I'm far more likely to write the server underneath that huge multiplayer game
and deal with all of the systems stuff, in other words. The actual gameplay,
graphics, sound, and user interface? That's someone else's realm.

------
jonmc12
Reminded me of this section from the Rspec book -
<http://cl.ly/2x231s0N2v3C2P1S1z04>, <http://cl.ly/2R1Z1D450Y1n1n3L170b> \-
which applies to testing object-oriented code by mocking objects and putting
assertions on the interaction between objects (vs vis versa).

"Object-oriented systems are all about interfaces and interactions. An
object’s internal state is an implementation detail and not part of its
observable behavior. As such, it is more subject to change than the object’s
interface. We can therefore keep specs more flexible and less brittle by
avoiding reference to the internal state of an object."

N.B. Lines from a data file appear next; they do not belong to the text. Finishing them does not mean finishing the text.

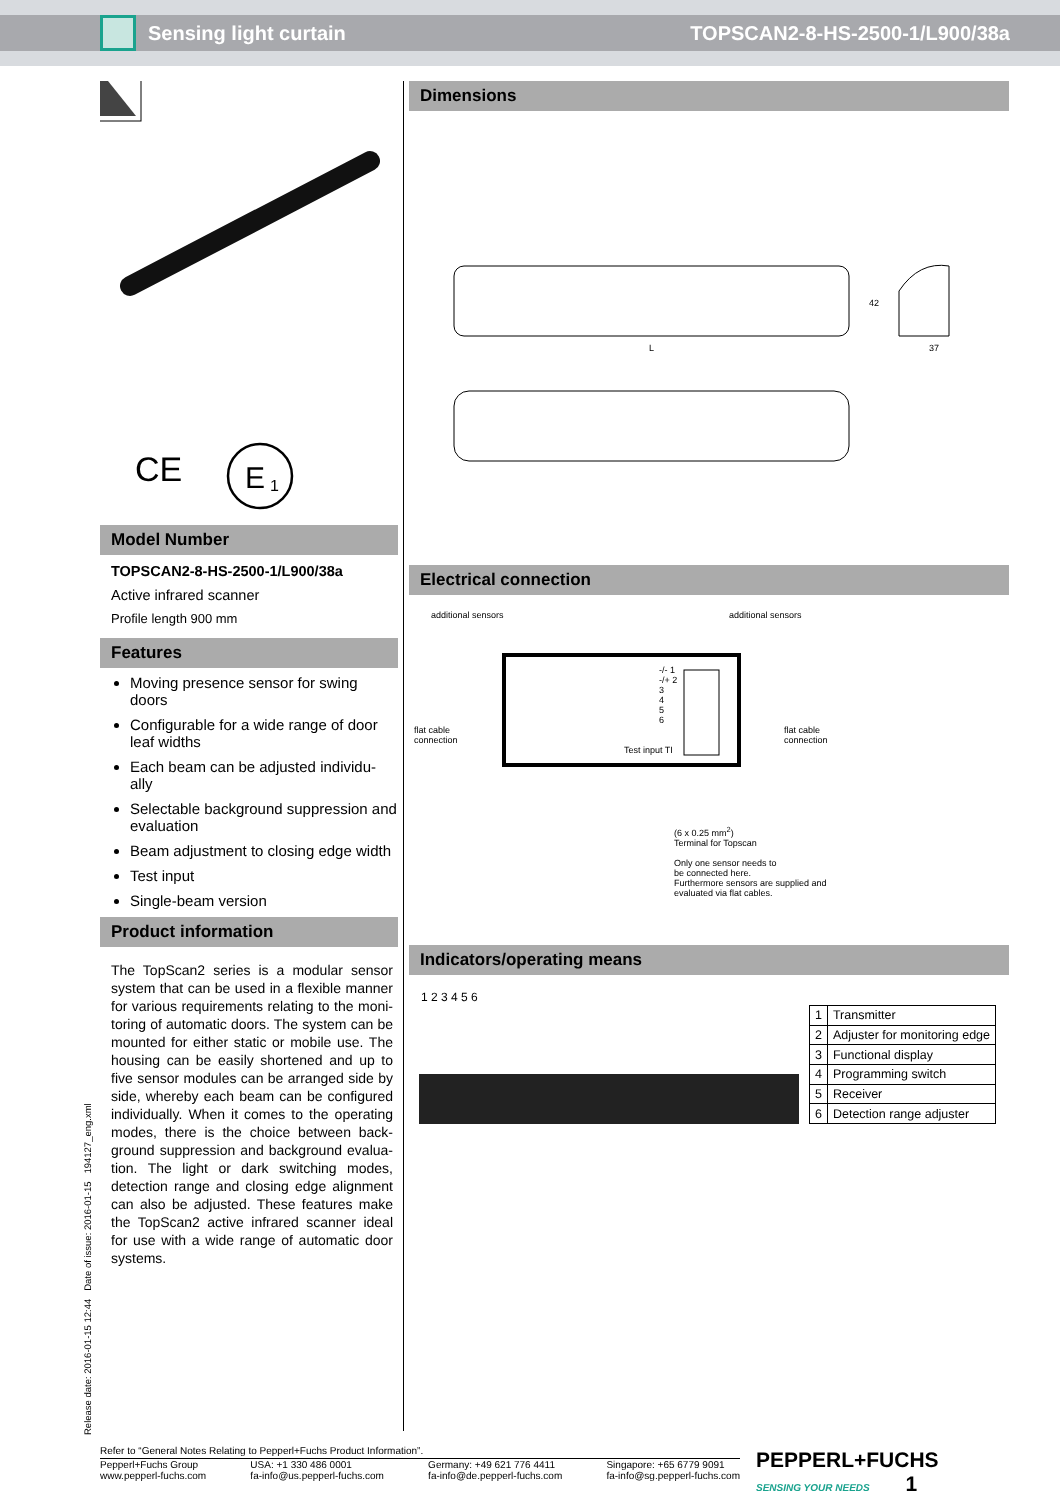Sensing light curtain TOPSCAN2-8-HS-2500-1/L900/38a
CE
E
1
Model Number
TOPSCAN2-8-HS-2500-1/L900/38a
Active infrared scanner
Profile length 900 mm
Features
Moving presence sensor for swing doors
Configurable for a wide range of door leaf widths
Each beam can be adjusted individu-ally
Selectable background suppression and evaluation
Beam adjustment to closing edge width
Test input
Single-beam version
Product information
The TopScan2 series is a modular sensor system that can be used in a flexible manner for various requirements relating to the moni-toring of automatic doors. The system can be mounted for either static or mobile use. The housing can be easily shortened and up to five sensor modules can be arranged side by side, whereby each beam can be configured individually. When it comes to the operating modes, there is the choice between back-ground suppression and background evalua-tion. The light or dark switching modes, detection range and closing edge alignment can also be adjusted. These features make the TopScan2 active infrared scanner ideal for use with a wide range of automatic door systems.
Dimensions
L
42
37
Electrical connection
additional sensors additional sensors
flat cable
connection
flat cable
connection
Test input TI
-/- 1
-/+ 2
3
4
5
6
(6 x 0.25 mm<sup>2</sup>)
Terminal for Topscan
Only one sensor needs to
be connected here.
Furthermore sensors are supplied and
evaluated via flat cables.
Indicators/operating means
1 2 3 4 5 6
| 1 | Transmitter |
| 2 | Adjuster for monitoring edge |
| 3 | Functional display |
| 4 | Programming switch |
| 5 | Receiver |
| 6 | Detection range adjuster |
Release date: 2016-01-15 12:44 Date of issue: 2016-01-15 194127_eng.xml
Refer to “General Notes Relating to Pepperl+Fuchs Product Information”.
Pepperl+Fuchs Group
www.pepperl-fuchs.com USA: +1 330 486 0001
fa-info@us.pepperl-fuchs.com Germany: +49 621 776 4411
fa-info@de.pepperl-fuchs.com Singapore: +65 6779 9091
fa-info@sg.pepperl-fuchs.com
PEPPERL+FUCHS
SENSING YOUR NEEDS 1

This 'Plumber Programmer" article is meant to be more general than object-
oriented code, but I think the analogy applies. Building systems is about
interaction and communication - system state is just an illusion that gives us
a first approximation of how things talk to one another.

------
run4yourlives
I was hoping this was going to be about programmers that moonlight as plumbers
on the side.

------
gurtwo
At the telecom company I work for, this is called 'System Integration'. It
takes most of our time.

------
dexen
Tangentially related: the plumber program from UNIX R11^W^W Plan 9 makes
programs work together by piping text around.
<http://doc.cat-v.org/plan_9/4th_edition/papers/plumb>

Again, there is more value in the connections than in the individual programs
themselves.

------
anamax
Seymour Cray said that he was an overpaid plumber....